Joint work with: Igor Prünster (University Bocconi, Milan).
Completely random measures (CRM) represent a key ingredient of a wealth of stochastic models, in particular in Bayesian Nonparametrics for defining prior distributions. CRMs can be represented as infinite random series of weighted point masses. A constructive representation due to Ferguson and Klass provides the jumps of the series in decreasing order. This feature is of primary interest when it comes to sampling since it minimizes the truncation error for a fixed truncation level of the series. We quantify the quality of the approximation in two ways. First, we derive a bound in probability for the truncation error. Second, we study a momentmatching criterion which consists in evaluating a measure of discrepancy between actual moments of the CRM and moments based on the simulation output. This work focuses on a general class of CRMs, namely the superposed gamma process, which suitably transformed have already been successfully implemented in Bayesian Nonparametrics. To this end, we show that the moments of this class of processes can be obtained analytically. This work has been presented at the Advances in Approximate Bayesian Inference NIPS workshop [47].
Non linear mapping by mixture of regressions with structured covariance matrix
Participant : Emeline Perthame.
Joint work with: Emilie Devijver (KU Leuven, Belgium) and Mélina Gallopin (Université Paris Sud).

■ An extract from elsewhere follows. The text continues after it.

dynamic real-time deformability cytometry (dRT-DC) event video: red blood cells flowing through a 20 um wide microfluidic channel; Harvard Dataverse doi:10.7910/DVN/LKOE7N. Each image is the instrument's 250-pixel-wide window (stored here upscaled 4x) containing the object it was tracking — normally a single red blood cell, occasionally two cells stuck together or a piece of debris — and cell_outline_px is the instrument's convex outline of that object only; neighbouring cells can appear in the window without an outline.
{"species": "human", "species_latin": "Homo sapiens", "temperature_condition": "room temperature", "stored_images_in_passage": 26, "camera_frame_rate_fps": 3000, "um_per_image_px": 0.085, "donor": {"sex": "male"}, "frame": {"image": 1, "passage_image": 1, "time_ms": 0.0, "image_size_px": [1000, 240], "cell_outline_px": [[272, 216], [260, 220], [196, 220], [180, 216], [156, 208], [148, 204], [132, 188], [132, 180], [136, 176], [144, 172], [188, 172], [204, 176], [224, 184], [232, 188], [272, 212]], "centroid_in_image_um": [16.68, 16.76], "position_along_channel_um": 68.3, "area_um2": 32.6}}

In genomics, the relation between phenotypical responses and genes are complex and potentially non linear. Therefore, it could be interesting to provide biologists with statistical models that mimic and approximate these relations. In this paper, we focus on a dataset that relates genes expression to the sensitivity to alcohol of drosophila. In this framework of non linear regression, GLLiM (Gaussian Locally Linear Mapping) is an efficient tool to handle non linear mappings in high dimension. Indeed, this model based on a joint modeling of both responses and covariates by Gaussian mixture of regressions has demonstrated its performance in non linear prediction for multivariate responses when the number of covariates is large. This model also allows the addition of latent factors which have led to interesting interpretation of the latent factors in image analysis. Nevertheless, in genomics, biologists are more interested in graphical models, representing gene regulatory networks. For this reason, we developed an extension of GLLiM in which covariance matrices modeling the dependence structure of genes in each clusters are blocks diagonal, using tools derived for graphical models. This extension provides a new class of interpretable models that are suitable to genomics application fields while keeping interesting prediction properties.
Extended GLLiM model for a subclustering effect: Mixture of Gaussian Locally Linear Mapping (MoGLLiM)

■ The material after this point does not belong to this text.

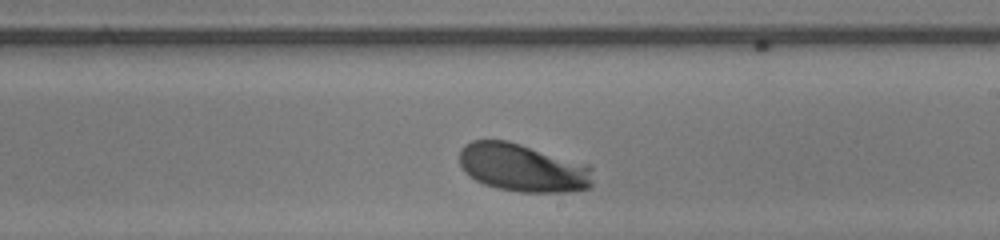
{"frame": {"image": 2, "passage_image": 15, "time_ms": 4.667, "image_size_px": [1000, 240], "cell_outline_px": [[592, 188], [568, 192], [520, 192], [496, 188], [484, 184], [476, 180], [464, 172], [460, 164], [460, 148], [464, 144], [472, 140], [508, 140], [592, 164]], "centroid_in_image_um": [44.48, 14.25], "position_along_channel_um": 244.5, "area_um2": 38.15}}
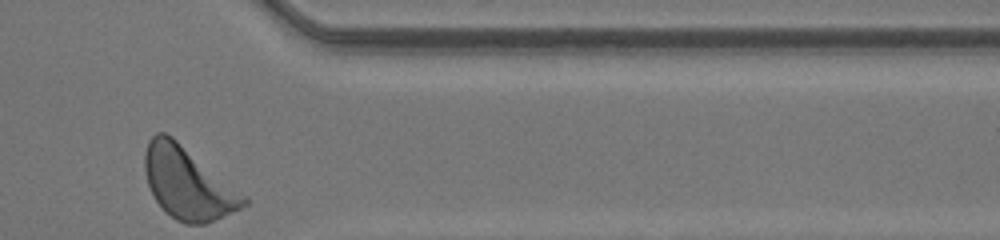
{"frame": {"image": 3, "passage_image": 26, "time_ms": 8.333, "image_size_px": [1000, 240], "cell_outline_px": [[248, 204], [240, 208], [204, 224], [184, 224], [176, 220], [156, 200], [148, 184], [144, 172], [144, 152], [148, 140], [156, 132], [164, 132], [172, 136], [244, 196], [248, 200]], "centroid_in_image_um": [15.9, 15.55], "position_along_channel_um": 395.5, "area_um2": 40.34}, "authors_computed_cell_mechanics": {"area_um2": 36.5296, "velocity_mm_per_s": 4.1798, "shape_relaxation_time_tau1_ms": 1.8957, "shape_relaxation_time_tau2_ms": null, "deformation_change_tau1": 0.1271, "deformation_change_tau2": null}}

Participant : Florence Forbes.
Joint work with: Naisyin Wang and ChunChen Tu from University of Michigan, Ann Arbor, USA.

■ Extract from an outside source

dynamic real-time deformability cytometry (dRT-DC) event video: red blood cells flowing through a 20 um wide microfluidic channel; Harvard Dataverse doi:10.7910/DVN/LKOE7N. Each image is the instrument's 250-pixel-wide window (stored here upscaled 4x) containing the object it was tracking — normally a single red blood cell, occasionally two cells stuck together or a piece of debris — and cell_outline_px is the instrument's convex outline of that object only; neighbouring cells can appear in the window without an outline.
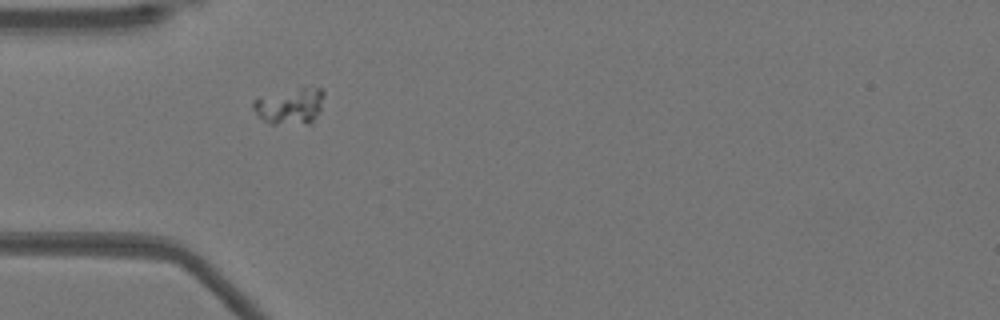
{"species": "Egyptian fruit bat (a non-hibernating species)", "species_latin": "Rousettus aegyptiacus", "temperature_condition": "warm", "stored_images_in_passage": 37, "camera_frame_rate_fps": 3000, "um_per_image_px": 0.085, "animal": {"sex": "female"}, "frame": {"image": 1, "passage_image": 1, "time_ms": 0.0, "image_size_px": [1000, 320], "cell_outline_px": [[324, 96], [320, 112], [312, 124], [272, 124], [264, 120], [252, 108], [252, 100], [260, 96], [300, 88], [324, 88]], "centroid_in_image_um": [24.68, 9.03], "position_along_channel_um": 60.3, "area_um2": 15.09}}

The work of ChunChen Tu and Naisyin Wang pointed out a problem with the original GLLiM model that they propose to solve with a divideremerge method. The proposal seems to be efficient on test data but the resulting procedure does not anymore correspond to the optimization of a single statistical model. The idea of this work is then to discuss the possibility to change the original GLLiM model in order to account for subclusters directly. A small change in the definition seems to have such an effect while remaining tractable. However, we will probably have to be careful with potential nonidentifiability issue when dealing with clusters and subclusters.